- _WORK TO BE COMPLETED_
Please write out every line of the material exactly.

▬▬▬▬▬▬▬▬▬▬

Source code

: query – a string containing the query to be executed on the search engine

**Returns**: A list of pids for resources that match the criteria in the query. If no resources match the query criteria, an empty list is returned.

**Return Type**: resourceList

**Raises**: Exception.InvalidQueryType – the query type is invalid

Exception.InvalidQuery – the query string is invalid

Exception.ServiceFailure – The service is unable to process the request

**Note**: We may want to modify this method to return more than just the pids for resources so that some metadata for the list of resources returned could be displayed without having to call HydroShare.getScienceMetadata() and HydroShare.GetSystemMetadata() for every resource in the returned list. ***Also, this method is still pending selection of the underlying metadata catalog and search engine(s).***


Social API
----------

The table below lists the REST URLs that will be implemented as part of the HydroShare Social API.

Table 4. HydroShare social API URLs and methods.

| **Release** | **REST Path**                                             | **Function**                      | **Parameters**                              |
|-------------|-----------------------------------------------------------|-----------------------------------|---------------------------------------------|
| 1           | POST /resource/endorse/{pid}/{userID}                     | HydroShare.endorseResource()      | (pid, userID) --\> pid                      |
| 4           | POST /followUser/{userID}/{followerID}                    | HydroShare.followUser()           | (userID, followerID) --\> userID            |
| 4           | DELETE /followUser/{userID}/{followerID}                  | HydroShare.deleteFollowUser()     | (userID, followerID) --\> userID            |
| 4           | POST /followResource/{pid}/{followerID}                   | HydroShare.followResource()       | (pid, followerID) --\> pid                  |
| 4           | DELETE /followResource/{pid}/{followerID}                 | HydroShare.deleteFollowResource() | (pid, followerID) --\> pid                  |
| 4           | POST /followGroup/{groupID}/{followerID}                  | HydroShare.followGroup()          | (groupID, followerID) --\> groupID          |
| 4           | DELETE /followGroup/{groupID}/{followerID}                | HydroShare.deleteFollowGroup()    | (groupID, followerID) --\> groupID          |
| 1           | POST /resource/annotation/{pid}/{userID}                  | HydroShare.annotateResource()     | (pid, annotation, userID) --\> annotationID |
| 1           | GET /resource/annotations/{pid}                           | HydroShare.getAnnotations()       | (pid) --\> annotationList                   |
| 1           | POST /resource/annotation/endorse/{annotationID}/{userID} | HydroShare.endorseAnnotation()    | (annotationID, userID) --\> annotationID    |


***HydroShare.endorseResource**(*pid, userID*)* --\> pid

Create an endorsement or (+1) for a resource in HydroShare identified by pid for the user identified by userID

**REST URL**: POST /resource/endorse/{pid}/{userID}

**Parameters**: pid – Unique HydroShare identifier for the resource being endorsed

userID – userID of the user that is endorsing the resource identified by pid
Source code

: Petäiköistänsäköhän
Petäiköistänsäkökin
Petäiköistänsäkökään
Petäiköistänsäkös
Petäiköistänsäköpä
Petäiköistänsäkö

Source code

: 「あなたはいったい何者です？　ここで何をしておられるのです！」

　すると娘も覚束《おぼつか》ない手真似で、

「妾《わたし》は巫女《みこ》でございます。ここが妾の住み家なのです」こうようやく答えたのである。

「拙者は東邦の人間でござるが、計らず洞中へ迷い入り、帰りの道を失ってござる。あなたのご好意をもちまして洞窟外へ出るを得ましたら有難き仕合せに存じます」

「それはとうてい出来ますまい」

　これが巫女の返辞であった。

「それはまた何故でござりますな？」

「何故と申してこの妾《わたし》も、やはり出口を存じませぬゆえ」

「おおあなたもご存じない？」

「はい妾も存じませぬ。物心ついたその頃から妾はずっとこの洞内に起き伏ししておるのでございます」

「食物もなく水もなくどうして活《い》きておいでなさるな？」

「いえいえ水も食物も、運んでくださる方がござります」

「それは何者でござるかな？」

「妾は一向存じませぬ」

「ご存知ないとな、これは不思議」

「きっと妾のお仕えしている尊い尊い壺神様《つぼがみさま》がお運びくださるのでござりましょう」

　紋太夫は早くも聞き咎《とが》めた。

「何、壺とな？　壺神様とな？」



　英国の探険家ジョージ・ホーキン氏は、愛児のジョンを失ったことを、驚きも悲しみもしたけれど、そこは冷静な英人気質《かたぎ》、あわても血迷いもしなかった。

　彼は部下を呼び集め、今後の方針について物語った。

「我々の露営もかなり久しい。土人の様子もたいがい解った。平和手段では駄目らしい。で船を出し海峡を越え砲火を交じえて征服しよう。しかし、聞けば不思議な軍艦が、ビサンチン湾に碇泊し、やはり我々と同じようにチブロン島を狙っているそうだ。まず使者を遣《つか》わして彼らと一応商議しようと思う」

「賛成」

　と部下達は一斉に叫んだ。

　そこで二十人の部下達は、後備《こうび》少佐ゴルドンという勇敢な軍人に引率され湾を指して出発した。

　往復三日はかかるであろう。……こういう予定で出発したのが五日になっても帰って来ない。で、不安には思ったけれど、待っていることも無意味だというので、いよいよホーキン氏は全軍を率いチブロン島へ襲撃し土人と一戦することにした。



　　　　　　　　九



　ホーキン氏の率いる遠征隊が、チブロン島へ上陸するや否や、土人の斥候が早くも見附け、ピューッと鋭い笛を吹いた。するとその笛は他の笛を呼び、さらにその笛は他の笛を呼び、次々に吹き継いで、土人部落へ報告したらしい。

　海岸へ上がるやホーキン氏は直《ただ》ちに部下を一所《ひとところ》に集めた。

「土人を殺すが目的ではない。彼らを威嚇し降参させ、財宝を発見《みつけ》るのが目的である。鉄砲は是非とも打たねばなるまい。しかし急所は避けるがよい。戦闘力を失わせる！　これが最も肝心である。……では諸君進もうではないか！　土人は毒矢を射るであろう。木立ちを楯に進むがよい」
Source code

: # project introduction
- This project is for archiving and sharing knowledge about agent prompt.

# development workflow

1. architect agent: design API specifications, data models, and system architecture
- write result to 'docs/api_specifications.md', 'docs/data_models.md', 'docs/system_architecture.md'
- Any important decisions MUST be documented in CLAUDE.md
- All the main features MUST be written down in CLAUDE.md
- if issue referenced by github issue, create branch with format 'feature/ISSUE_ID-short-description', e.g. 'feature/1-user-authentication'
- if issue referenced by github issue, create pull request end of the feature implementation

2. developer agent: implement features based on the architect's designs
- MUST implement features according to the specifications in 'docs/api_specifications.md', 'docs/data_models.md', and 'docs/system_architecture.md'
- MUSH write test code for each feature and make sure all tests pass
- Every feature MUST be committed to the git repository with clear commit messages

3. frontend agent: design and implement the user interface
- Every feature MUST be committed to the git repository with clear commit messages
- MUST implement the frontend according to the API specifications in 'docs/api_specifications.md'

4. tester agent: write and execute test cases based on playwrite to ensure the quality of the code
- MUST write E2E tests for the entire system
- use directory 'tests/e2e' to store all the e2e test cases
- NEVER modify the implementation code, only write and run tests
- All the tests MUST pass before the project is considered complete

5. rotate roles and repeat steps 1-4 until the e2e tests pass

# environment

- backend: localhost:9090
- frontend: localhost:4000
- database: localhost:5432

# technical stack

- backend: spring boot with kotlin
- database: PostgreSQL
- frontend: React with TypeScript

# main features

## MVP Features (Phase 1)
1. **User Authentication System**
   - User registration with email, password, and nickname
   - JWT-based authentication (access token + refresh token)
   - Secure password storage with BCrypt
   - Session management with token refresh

▬▬▬▬▬▬▬▬▬▬

- _RESULT FOR THIS TASK_
Source code

: query – a string containing the query to be executed on the search engine

**Returns**: A list of pids for resources that match the criteria in the query. If no resources match the query criteria, an empty list is returned.

**Return Type**: resourceList

**Raises**: Exception.InvalidQueryType – the query type is invalid

Exception.InvalidQuery – the query string is invalid

Exception.ServiceFailure – The service is unable to process the request

**Note**: We may want to modify this method to return more than just the pids for resources so that some metadata for the list of resources returned could be displayed without having to call HydroShare.getScienceMetadata() and HydroShare.GetSystemMetadata() for every resource in the returned list. ***Also, this method is still pending selection of the underlying metadata catalog and search engine(s).***


Social API
----------

The table below lists the REST URLs that will be implemented as part of the HydroShare Social API.

Table 4. HydroShare social API URLs and methods.

| **Release** | **REST Path**                                             | **Function**                      | **Parameters**                              |
|-------------|-----------------------------------------------------------|-----------------------------------|---------------------------------------------|
| 1           | POST /resource/endorse/{pid}/{userID}                     | HydroShare.endorseResource()      | (pid, userID) --\> pid                      |
| 4           | POST /followUser/{userID}/{followerID}                    | HydroShare.followUser()           | (userID, followerID) --\> userID            |
| 4           | DELETE /followUser/{userID}/{followerID}                  | HydroShare.deleteFollowUser()     | (userID, followerID) --\> userID            |
| 4           | POST /followResource/{pid}/{followerID}                   | HydroShare.followResource()       | (pid, followerID) --\> pid                  |
| 4           | DELETE /followResource/{pid}/{followerID}                 | HydroShare.deleteFollowResource() | (pid, followerID) --\> pid                  |
| 4           | POST /followGroup/{groupID}/{followerID}                  | HydroShare.followGroup()          | (groupID, followerID) --\> groupID          |
| 4           | DELETE /followGroup/{groupID}/{followerID}                | HydroShare.deleteFollowGroup()    | (groupID, followerID) --\> groupID          |
| 1           | POST /resource/annotation/{pid}/{userID}                  | HydroShare.annotateResource()     | (pid, annotation, userID) --\> annotationID |
| 1           | GET /resource/annotations/{pid}                           | HydroShare.getAnnotations()       | (pid) --\> annotationList                   |
| 1           | POST /resource/annotation/endorse/{annotationID}/{userID} | HydroShare.endorseAnnotation()    | (annotationID, userID) --\> annotationID    |


***HydroShare.endorseResource**(*pid, userID*)* --\> pid

Create an endorsement or (+1) for a resource in HydroShare identified by pid for the user identified by userID

**REST URL**: POST /resource/endorse/{pid}/{userID}

**Parameters**: pid – Unique HydroShare identifier for the resource being endorsed

userID – userID of the user that is endorsing the resource identified by pid
Source code

: Petäiköistänsäköhän
Petäiköistänsäkökin
Petäiköistänsäkökään
Petäiköistänsäkös
Petäiköistänsäköpä
Petäiköistänsäkö

Source code

: 「あなたはいったい何者です？　ここで何をしておられるのです！」

　すると娘も覚束《おぼつか》ない手真似で、

「妾《わたし》は巫女《みこ》でございます。ここが妾の住み家なのです」こうようやく答えたのである。

「拙者は東邦の人間でござるが、計らず洞中へ迷い入り、帰りの道を失ってござる。あなたのご好意をもちまして洞窟外へ出るを得ましたら有難き仕合せに存じます」

「それはとうてい出来ますまい」

　これが巫女の返辞であった。

「それはまた何故でござりますな？」

「何故と申してこの妾《わたし》も、やはり出口を存じませぬゆえ」

「おおあなたもご存じない？」

「はい妾も存じませぬ。物心ついたその頃から妾はずっとこの洞内に起き伏ししておるのでございます」

「食物もなく水もなくどうして活《い》きておいでなさるな？」

「いえいえ水も食物も、運んでくださる方がござります」

「それは何者でござるかな？」

「妾は一向存じませぬ」

「ご存知ないとな、これは不思議」

「きっと妾のお仕えしている尊い尊い壺神様《つぼがみさま》がお運びくださるのでござりましょう」

　紋太夫は早くも聞き咎《とが》めた。

「何、壺とな？　壺神様とな？」



　英国の探険家ジョージ・ホーキン氏は、愛児のジョンを失ったことを、驚きも悲しみもしたけれど、そこは冷静な英人気質《かたぎ》、あわても血迷いもしなかった。

　彼は部下を呼び集め、今後の方針について物語った。

「我々の露営もかなり久しい。土人の様子もたいがい解った。平和手段では駄目らしい。で船を出し海峡を越え砲火を交じえて征服しよう。しかし、聞けば不思議な軍艦が、ビサンチン湾に碇泊し、やはり我々と同じようにチブロン島を狙っているそうだ。まず使者を遣《つか》わして彼らと一応商議しようと思う」

「賛成」

　と部下達は一斉に叫んだ。

　そこで二十人の部下達は、後備《こうび》少佐ゴルドンという勇敢な軍人に引率され湾を指して出発した。

　往復三日はかかるであろう。……こういう予定で出発したのが五日になっても帰って来ない。で、不安には思ったけれど、待っていることも無意味だというので、いよいよホーキン氏は全軍を率いチブロン島へ襲撃し土人と一戦することにした。



　　　　　　　　九



　ホーキン氏の率いる遠征隊が、チブロン島へ上陸するや否や、土人の斥候が早くも見附け、ピューッと鋭い笛を吹いた。するとその笛は他の笛を呼び、さらにその笛は他の笛を呼び、次々に吹き継いで、土人部落へ報告したらしい。

　海岸へ上がるやホーキン氏は直《ただ》ちに部下を一所《ひとところ》に集めた。

「土人を殺すが目的ではない。彼らを威嚇し降参させ、財宝を発見《みつけ》るのが目的である。鉄砲は是非とも打たねばなるまい。しかし急所は避けるがよい。戦闘力を失わせる！　これが最も肝心である。……では諸君進もうではないか！　土人は毒矢を射るであろう。木立ちを楯に進むがよい」
Source code

: # project introduction
- This project is for archiving and sharing knowledge about agent prompt.

# development workflow

1. architect agent: design API specifications, data models, and system architecture
- write result to 'docs/api_specifications.md', 'docs/data_models.md', 'docs/system_architecture.md'
- Any important decisions MUST be documented in CLAUDE.md
- All the main features MUST be written down in CLAUDE.md
- if issue referenced by github issue, create branch with format 'feature/ISSUE_ID-short-description', e.g. 'feature/1-user-authentication'
- if issue referenced by github issue, create pull request end of the feature implementation

2. developer agent: implement features based on the architect's designs
- MUST implement features according to the specifications in 'docs/api_specifications.md', 'docs/data_models.md', and 'docs/system_architecture.md'
- MUSH write test code for each feature and make sure all tests pass
- Every feature MUST be committed to the git repository with clear commit messages

3. frontend agent: design and implement the user interface
- Every feature MUST be committed to the git repository with clear commit messages
- MUST implement the frontend according to the API specifications in 'docs/api_specifications.md'

4. tester agent: write and execute test cases based on playwrite to ensure the quality of the code
- MUST write E2E tests for the entire system
- use directory 'tests/e2e' to store all the e2e test cases
- NEVER modify the implementation code, only write and run tests
- All the tests MUST pass before the project is considered complete

5. rotate roles and repeat steps 1-4 until the e2e tests pass

# environment

- backend: localhost:9090
- frontend: localhost:4000
- database: localhost:5432

# technical stack

- backend: spring boot with kotlin
- database: PostgreSQL
- frontend: React with TypeScript

# main features

## MVP Features (Phase 1)
1. **User Authentication System**
   - User registration with email, password, and nickname
   - JWT-based authentication (access token + refresh token)
   - Secure password storage with BCrypt
   - Session management with token refresh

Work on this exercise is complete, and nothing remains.